#### YOUR INSTRUCTIONS
Below are the records; copy each line in them that holds the word "pinky".

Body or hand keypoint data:
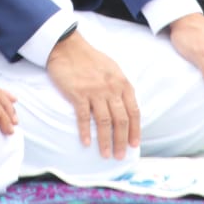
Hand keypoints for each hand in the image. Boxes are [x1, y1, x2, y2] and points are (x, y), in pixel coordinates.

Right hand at [45, 30, 139, 159]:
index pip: (134, 111)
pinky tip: (86, 142)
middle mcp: (111, 88)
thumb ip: (120, 87)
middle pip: (121, 120)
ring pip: (105, 121)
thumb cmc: (90, 58)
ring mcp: (95, 91)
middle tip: (119, 156)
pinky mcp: (78, 93)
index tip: (133, 145)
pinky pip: (84, 116)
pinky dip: (86, 131)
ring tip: (105, 155)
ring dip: (106, 140)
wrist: (68, 46)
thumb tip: (126, 107)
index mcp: (122, 83)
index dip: (135, 130)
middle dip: (121, 141)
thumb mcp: (112, 69)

#### WORKED SOLUTION
pinky tip: (86, 142)
pinky mcp: (78, 93)
pinky pip: (84, 116)
pinky dip: (86, 131)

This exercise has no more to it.